What about the Elk Valley?
The Elk Valley currently has five open-pit coal mines operated by Teck Coal. Selenium levels in the Elk River are increasing to dangerous levels. Teck has recognized this as a problem and has been evaluating different measures to address it. At the same time: Teck has proposed two new mines adjacent to its Line Creek operations and is continuing exploration at another site above Hosmer; Centerpoint Coal from China is planning to begin coal exploration at the Bingay Creek property north of Elkford; BP is planning on starting an exploration program in its 300-square-kilometre tenure area this summer; and Rio-Tinto maintains an interest at Coal Creek.
Wildsight is not against mining. The group recognizes mining as the backbone of the regional economy, providing important benefits to Elk Valley communities. Wildsight does, however, have concerns about the impacts that existing operations are having on water quality in the valley, and about the impacts new mines and coalbed methane developments will add to an already-stressed ecosystem.

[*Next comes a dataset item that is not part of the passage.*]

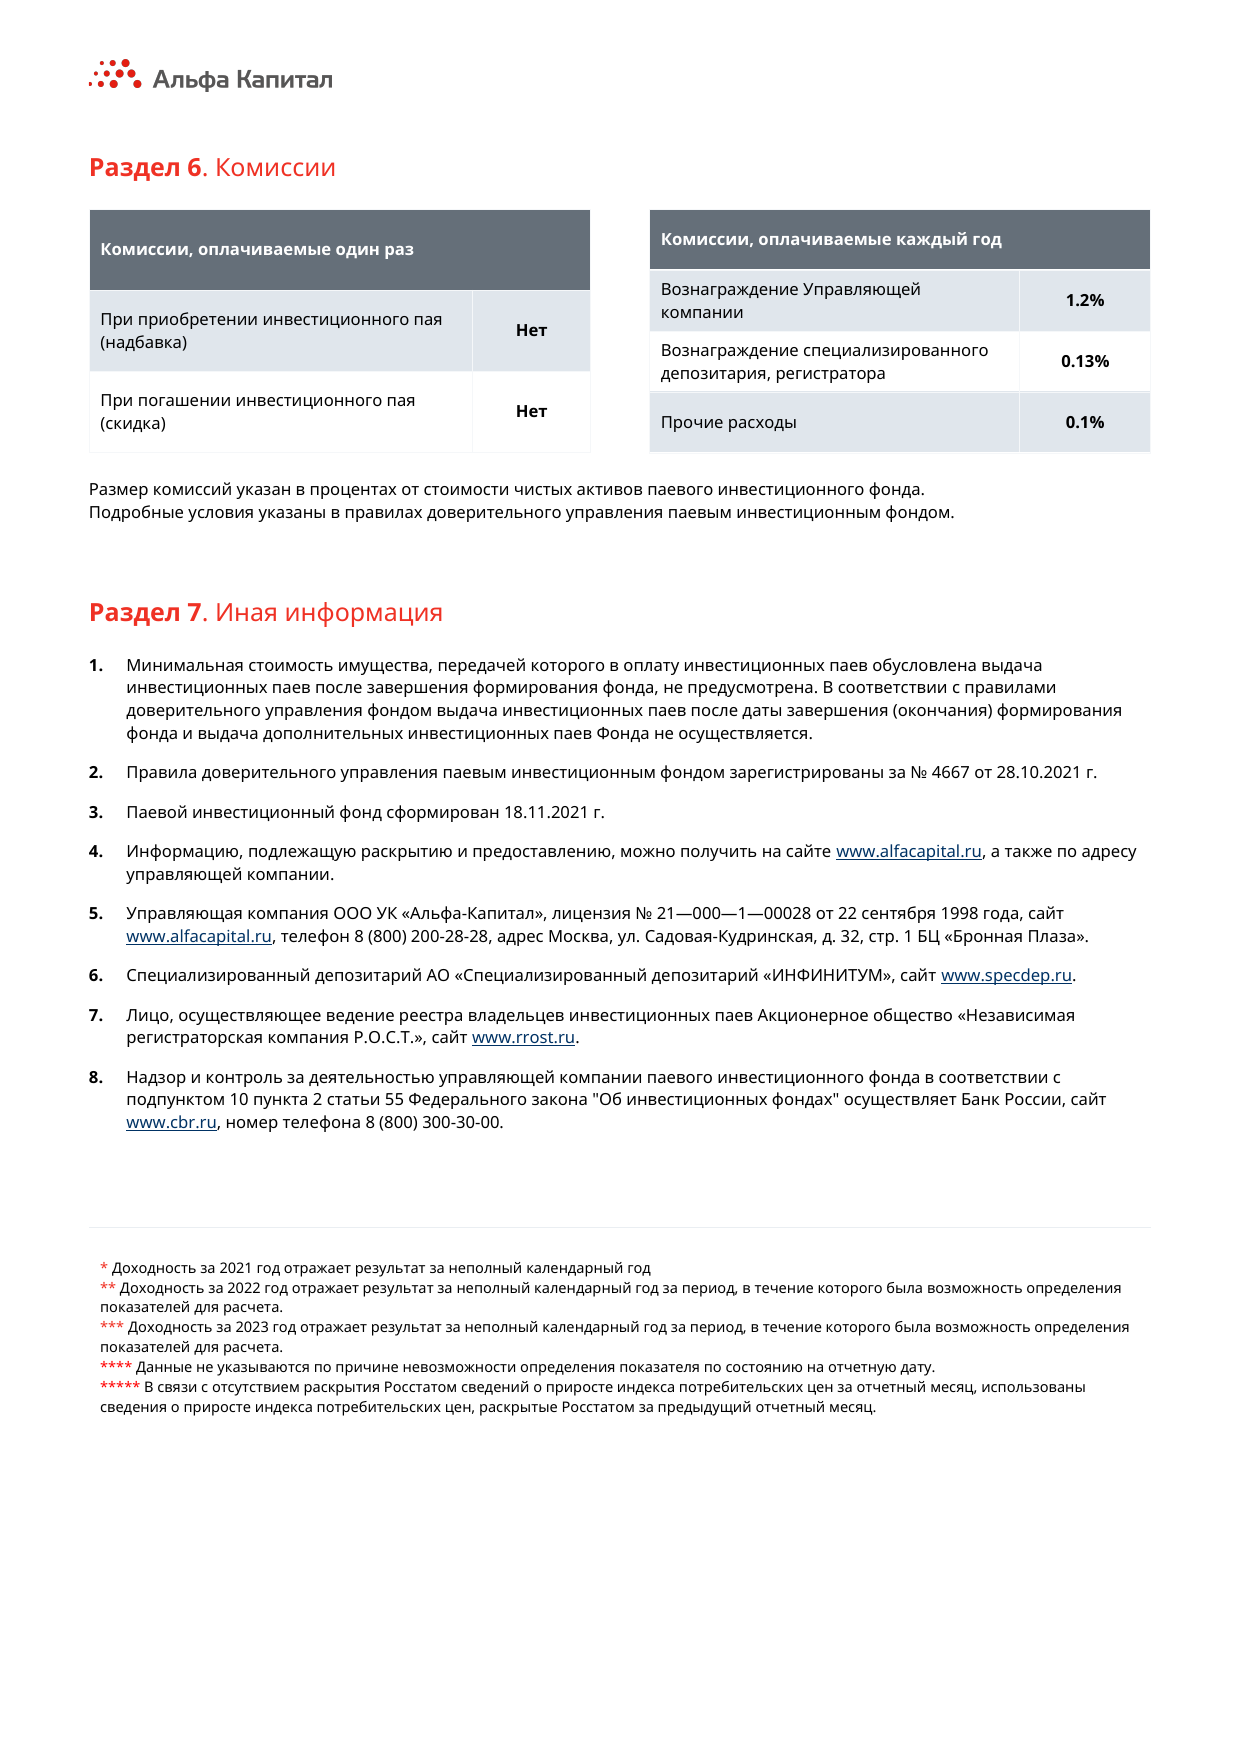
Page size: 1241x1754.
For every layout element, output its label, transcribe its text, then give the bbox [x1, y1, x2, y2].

Industry, scientists and the Province must discover how to stop and reverse the trend of dangerous selenium levels in the Elk River. Current environmental conditions need to be assessed comprehensively, at the landscape level. And cumulative effects of existing projects should be analyzed so that their true impacts can be evaluated—before any new mines or coalbed methane projects proceed.
The Crown of the Continent is blessed with many incredible values: wildlife, water, forests, minerals and strong communities. It’s an ecosystem unlike any other and it’s not too late to care for it responsibly and fairly. Together, we can do what’s right.